Cotton Candy Competition at SculptureCenter

LIC Block Party: Saturday, August 22nd, 2015
Free Admission

In 1897, a dentist named William Morrison invented a small mechanical centrifuge that would melt and extrude sugar as tiny filaments of “floss.” Millions of cavities later, we continue to relish cotton candy in all its simplicity: sugar and food coloring, flung in circles and gathered on a paper cone, amidst a whirlwind of carnival sounds, disorienting rides, and what may be best described as a cornucopia of debauchery. Our booth at SculptureCenter’s LIC Block Party was a paean to these simple pleasures of summer.
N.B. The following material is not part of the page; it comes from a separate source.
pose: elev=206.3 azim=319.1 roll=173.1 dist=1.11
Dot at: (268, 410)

Cotton candy is of course produced through the intersection of two complex actors, namely: the cotton candy machine, and the human operator who spins the paper roll to build the treat itself. For our booth at SculptureCenter we’ve added another twist, if you’ll excuse the pun. Two human operators will each metabolize a discrete cognitive disruptor, a chemical wrench in this combine machine of sorts. And since we can only play doctors on TV, these enhanced machine operators may only be ourselves, i.e., Where’s co-directors. 

Pitted in competition, two candy-coated scientists absorbed a different activating material—weed and booze, respectively— then faced off to produce a better, or shall we say more interesting, finished product. [Team Alcohol won the day.]